When you decide to proceed with a divorce, you likely want to exit the marriage as soon as possible. However, regardless of the circumstances, divorces require emotional energy, financial resources, and time to tie up all of the loose ends of the marriage.
There are a variety of factors that may impact your divorce timeline. For example, divorce may take longer if you and your spouse have minor children. In addition, a contested divorce generally takes longer than an uncontested divorce, as an agreement or judicial ruling is required on all sensitive issues before finalizing the divorce.
How Much Time Does It Take To Get Divorced In Michigan?
The clock starts ticking as soon as divorce papers are filed with the circuit court.
If you do not have minor children, you will be subject to a 60-day mandatory waiting period before finalizing your divorce.

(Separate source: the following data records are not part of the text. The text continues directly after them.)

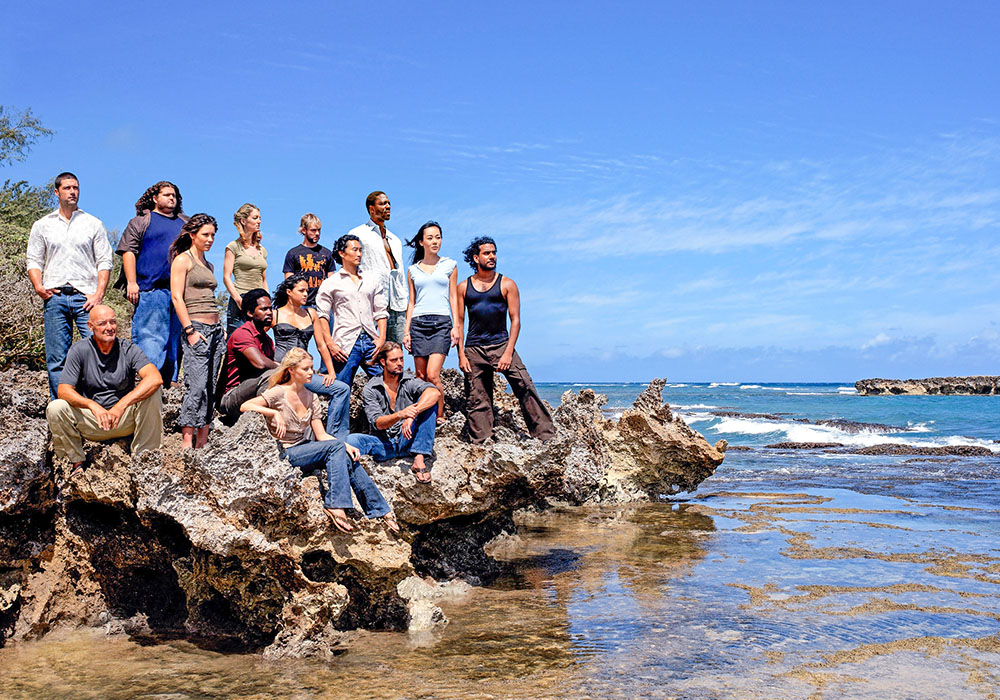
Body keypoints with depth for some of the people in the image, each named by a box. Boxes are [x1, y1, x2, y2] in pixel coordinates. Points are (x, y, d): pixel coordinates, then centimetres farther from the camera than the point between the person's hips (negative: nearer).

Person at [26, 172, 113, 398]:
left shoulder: (94, 224, 11)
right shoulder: (42, 225, 15)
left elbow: (104, 262, 6)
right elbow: (34, 261, 14)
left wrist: (98, 294, -6)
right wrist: (38, 286, -6)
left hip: (86, 296, -1)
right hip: (55, 297, 1)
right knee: (56, 360, 1)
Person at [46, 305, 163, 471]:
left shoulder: (128, 349, -7)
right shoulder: (79, 350, -5)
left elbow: (155, 379, -24)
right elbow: (64, 390, -12)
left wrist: (121, 405, -34)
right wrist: (93, 405, -32)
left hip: (125, 420, 0)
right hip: (90, 418, 1)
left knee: (152, 395, -26)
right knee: (55, 408, -24)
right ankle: (76, 463, -5)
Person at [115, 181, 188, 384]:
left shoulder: (184, 223, 23)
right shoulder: (141, 221, 9)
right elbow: (128, 251, 0)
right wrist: (132, 282, -10)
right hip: (150, 290, -5)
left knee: (175, 341, 3)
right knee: (149, 338, -9)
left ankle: (168, 385, 7)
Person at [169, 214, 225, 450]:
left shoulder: (208, 265, 21)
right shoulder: (183, 260, -2)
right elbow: (177, 297, -9)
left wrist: (220, 327, 15)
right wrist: (190, 330, -16)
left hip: (215, 329, 8)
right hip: (196, 327, -8)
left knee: (211, 387, 4)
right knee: (197, 387, -13)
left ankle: (203, 441, 7)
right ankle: (187, 443, -11)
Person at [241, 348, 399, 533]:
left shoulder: (312, 398, 9)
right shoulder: (279, 393, -8)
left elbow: (321, 435, 5)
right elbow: (244, 406, -19)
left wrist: (346, 446, -11)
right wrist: (274, 413, -28)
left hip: (306, 450, 6)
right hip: (285, 454, -6)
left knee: (349, 458, -20)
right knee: (336, 447, -27)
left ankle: (378, 509, -19)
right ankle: (336, 505, -30)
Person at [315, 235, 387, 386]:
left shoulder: (372, 280, 18)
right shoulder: (330, 284, 7)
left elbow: (380, 311, 16)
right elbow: (322, 316, 2)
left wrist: (381, 338, 3)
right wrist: (330, 344, -8)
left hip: (371, 341, 3)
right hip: (345, 345, -3)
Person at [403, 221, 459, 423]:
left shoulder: (449, 265, 10)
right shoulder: (413, 269, 14)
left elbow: (453, 297, 8)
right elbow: (411, 302, 15)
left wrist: (455, 326, -1)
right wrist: (406, 329, 7)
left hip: (441, 322, -2)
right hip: (418, 323, 2)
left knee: (432, 375, -13)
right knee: (420, 376, 1)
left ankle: (440, 415, 0)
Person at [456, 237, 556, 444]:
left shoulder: (507, 284, 5)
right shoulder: (464, 287, 9)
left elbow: (515, 320, 0)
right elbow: (459, 322, 9)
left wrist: (508, 353, -10)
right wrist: (461, 355, 0)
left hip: (501, 344, -1)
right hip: (474, 349, 2)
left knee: (525, 388, -13)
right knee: (476, 400, 3)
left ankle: (546, 435, -8)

The waiting period is six months if you have children with your spouse. In certain circumstances, your divorce attorney may be able to reduce the six-month waiting period if a compelling reason exists.
The minimum waiting period is not always the best indicator of how long your divorce will take. Divorces may take more time, depending on whether or not the divorce is contested or uncontested.
Uncontested vs. Contested Divorce
Sometimes, both parties can collaborate to resolve the finer points of the divorce without litigation. Uncontested divorces are faster and require fewer moving parts. That said, the degree to which you believe you and your partner can come to an amicable agreement should not be a factor in your decision to retain or not retain a lawyer. The 60-day statutory waiting time allows couples to thoroughly evaluate their assets in consultation with legal experts before finalizing their divorce agreement.
Divorces are often more complicated. For example, a contested divorce may be necessary if you and your partner disagree on child support, property ownership, asset and debt division, and other divorce terms. A skilled family law attorney can help you reach a favorable outcome. Still, your divorce may exceed the 60-day/6-month timeline (if you have children), depending on how lengthy the negotiations are.
Attempting to speed up the process may not be in your best interest. Some clients may concede to unfair terms in their haste to finish the process. Your divorce lawyer will help you assess the circumstances of your divorce and advocate for the most beneficial timeline for your unique situation.